◆ THE INPUT:
-- start --
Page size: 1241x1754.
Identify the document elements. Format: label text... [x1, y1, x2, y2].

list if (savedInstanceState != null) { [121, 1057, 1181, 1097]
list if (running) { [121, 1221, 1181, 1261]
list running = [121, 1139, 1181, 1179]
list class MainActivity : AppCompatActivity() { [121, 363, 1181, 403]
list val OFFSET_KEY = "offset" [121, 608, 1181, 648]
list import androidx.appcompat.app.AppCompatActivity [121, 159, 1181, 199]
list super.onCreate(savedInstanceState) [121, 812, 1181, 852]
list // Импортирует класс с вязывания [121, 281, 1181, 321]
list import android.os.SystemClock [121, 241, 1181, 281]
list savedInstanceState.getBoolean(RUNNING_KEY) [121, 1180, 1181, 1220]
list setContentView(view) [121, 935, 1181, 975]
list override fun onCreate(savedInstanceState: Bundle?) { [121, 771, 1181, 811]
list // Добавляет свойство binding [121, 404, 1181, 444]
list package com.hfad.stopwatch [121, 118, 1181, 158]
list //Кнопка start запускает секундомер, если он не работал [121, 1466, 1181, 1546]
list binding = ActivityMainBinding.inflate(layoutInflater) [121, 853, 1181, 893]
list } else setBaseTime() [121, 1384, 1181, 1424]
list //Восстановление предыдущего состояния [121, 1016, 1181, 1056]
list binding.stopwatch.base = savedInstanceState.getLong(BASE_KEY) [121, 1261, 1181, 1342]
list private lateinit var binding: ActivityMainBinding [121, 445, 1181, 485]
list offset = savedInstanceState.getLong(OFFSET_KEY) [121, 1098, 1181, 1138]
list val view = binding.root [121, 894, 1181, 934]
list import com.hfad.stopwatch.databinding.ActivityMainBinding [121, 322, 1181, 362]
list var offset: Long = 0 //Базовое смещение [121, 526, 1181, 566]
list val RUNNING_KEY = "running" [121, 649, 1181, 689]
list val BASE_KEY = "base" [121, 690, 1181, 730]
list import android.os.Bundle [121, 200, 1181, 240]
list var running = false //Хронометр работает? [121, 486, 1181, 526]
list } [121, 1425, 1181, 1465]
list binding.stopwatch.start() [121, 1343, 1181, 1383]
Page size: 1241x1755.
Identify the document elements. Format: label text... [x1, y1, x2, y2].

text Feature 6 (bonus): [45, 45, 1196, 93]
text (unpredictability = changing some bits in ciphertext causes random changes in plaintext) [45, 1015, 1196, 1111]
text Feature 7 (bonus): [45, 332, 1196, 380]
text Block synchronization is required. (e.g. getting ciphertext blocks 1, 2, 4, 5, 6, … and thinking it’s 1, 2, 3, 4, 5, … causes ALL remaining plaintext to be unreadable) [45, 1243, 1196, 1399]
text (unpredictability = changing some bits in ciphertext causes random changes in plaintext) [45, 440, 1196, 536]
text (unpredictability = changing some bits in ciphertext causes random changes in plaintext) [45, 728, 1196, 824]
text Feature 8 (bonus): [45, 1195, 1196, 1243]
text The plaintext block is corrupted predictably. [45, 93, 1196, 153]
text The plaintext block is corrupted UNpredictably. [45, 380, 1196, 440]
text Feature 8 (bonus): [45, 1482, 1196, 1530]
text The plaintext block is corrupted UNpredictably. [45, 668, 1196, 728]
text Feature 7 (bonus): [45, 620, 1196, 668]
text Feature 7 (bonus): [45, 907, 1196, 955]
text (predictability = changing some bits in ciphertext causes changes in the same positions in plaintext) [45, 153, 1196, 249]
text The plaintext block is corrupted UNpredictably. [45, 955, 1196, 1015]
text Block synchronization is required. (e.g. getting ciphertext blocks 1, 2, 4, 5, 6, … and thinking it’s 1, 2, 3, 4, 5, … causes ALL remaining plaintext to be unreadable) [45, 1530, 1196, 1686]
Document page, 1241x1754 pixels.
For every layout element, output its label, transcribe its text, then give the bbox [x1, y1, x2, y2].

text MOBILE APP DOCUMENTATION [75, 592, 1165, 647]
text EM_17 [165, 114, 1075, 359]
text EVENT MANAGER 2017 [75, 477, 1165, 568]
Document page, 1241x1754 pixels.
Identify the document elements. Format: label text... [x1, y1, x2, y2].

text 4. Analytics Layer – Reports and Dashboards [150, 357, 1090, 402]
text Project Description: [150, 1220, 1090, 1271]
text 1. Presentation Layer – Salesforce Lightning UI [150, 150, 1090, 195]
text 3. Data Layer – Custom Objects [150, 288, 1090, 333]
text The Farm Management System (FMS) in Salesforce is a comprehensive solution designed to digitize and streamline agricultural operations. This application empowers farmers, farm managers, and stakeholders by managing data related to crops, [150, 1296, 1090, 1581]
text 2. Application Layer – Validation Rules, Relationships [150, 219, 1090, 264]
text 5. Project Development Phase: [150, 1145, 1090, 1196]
-- end --
◆ WORK REQUIRED:
Find every line in the listing that contains the string "unpredictability" and copy each of those lines. Matching is case-sensitive.

◆ RESULT OF THE EXERCISE:
text (unpredictability = changing some bits in ciphertext causes random changes in plaintext) [45, 1015, 1196, 1111]
text (unpredictability = changing some bits in ciphertext causes random changes in plaintext) [45, 440, 1196, 536]
text (unpredictability = changing some bits in ciphertext causes random changes in plaintext) [45, 728, 1196, 824]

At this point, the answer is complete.